Top of PROVIDED DATA

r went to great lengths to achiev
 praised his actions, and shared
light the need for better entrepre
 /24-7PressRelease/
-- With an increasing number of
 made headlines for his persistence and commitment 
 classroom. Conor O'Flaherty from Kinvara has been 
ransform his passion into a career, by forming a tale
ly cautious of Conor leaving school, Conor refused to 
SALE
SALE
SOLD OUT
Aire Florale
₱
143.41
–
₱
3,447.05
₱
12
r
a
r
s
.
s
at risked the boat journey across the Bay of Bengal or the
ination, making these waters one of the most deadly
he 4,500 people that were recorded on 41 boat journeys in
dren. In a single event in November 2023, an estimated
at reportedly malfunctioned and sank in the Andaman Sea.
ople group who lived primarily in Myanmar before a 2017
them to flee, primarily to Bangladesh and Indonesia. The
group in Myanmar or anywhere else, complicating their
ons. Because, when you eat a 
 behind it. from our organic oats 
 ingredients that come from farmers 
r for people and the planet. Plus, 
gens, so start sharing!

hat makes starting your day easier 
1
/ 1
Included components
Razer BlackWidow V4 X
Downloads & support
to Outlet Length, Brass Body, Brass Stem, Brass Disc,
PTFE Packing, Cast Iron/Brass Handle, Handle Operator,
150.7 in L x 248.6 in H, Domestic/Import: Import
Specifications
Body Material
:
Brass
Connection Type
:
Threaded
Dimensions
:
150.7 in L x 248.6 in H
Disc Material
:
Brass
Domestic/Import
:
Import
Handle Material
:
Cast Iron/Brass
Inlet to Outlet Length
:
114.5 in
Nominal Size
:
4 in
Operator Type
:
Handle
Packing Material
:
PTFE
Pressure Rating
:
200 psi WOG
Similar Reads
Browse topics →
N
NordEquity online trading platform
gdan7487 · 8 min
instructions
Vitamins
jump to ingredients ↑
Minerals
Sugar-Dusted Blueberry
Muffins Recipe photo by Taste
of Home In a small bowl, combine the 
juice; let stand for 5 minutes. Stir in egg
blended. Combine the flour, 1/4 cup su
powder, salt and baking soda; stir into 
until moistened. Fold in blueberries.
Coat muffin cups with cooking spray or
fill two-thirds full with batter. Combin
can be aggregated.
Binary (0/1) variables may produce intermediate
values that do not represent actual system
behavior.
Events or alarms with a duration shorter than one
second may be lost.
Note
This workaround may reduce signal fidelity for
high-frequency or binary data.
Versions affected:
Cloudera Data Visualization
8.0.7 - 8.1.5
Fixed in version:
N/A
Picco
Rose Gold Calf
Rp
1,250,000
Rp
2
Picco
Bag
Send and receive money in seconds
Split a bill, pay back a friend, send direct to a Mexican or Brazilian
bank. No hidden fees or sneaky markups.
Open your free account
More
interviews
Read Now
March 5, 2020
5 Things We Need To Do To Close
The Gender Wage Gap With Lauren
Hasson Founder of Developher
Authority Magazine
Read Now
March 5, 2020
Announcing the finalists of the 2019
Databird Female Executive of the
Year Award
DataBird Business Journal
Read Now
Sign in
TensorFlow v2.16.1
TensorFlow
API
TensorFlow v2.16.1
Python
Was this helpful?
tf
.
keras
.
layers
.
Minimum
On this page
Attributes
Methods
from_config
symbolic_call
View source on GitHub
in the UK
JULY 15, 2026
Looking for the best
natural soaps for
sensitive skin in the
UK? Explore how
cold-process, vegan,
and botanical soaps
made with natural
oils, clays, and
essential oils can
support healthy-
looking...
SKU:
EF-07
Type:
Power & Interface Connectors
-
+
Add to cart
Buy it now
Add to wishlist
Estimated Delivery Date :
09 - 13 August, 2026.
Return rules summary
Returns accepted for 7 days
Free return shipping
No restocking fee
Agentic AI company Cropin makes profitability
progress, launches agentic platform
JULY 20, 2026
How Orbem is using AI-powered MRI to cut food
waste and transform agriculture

Bottom of PROVIDED DATA
Top of PROVIDED DATA

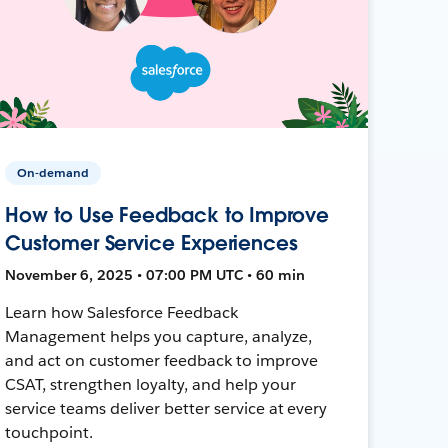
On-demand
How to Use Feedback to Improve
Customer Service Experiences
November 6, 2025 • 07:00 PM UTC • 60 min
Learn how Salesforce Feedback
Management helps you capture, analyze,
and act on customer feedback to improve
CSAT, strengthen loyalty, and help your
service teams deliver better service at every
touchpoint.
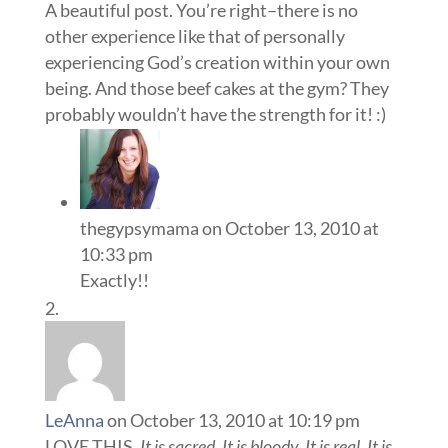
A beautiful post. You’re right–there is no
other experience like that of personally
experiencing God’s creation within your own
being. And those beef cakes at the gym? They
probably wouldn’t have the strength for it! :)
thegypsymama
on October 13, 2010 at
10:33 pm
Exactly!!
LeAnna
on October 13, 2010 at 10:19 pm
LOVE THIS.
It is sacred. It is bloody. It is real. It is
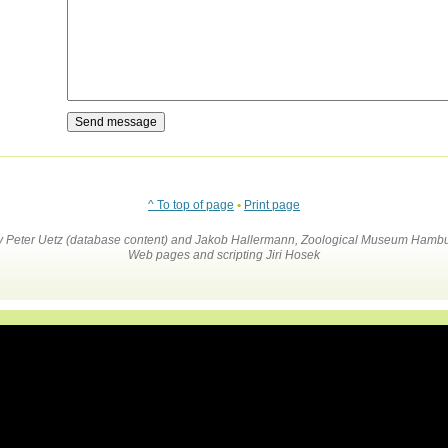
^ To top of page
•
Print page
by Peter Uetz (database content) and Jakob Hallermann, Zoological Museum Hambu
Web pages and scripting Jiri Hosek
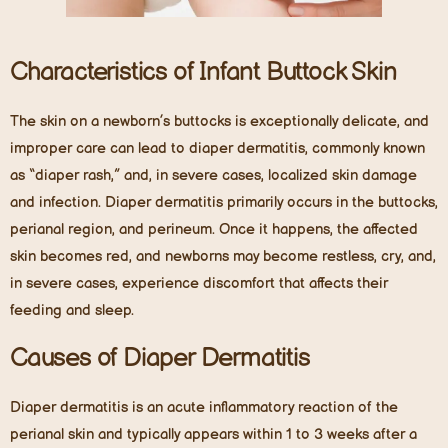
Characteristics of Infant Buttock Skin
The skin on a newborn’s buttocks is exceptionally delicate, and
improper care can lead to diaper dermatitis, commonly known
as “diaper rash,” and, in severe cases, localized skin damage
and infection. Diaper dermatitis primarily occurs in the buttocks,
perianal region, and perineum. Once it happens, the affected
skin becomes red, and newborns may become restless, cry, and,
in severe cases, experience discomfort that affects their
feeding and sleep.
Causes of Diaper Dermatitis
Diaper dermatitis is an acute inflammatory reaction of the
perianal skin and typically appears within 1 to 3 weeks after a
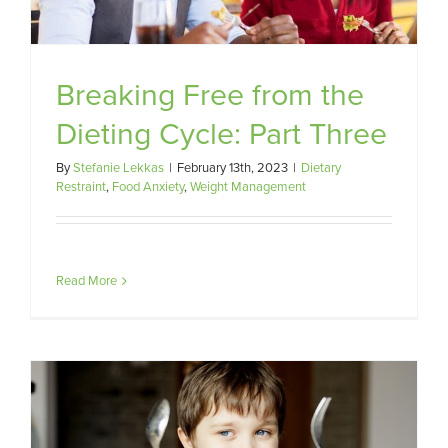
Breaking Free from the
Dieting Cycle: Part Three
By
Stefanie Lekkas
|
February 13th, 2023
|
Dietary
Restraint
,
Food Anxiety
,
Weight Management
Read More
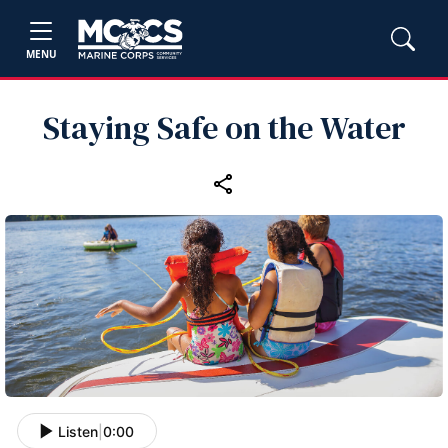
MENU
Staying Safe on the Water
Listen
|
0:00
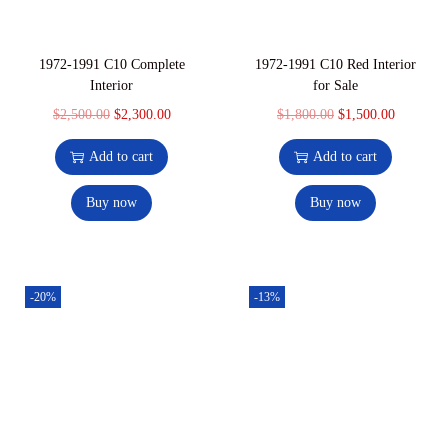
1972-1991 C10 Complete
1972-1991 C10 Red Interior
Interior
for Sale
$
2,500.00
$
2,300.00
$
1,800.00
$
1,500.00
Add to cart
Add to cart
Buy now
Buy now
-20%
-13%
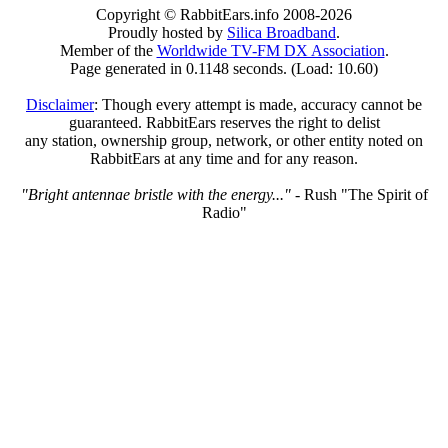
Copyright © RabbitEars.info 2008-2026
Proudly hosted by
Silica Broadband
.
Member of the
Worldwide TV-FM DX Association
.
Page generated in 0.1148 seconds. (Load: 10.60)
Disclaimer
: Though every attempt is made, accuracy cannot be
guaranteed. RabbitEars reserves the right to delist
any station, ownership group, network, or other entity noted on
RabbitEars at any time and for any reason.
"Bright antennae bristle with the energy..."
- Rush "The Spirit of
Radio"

Bottom of PROVIDED DATA

WHAT TO DO: Go through the lines above and copy any that contain "Type".

RESPONSE:
Connection Type
Operator Type
Type:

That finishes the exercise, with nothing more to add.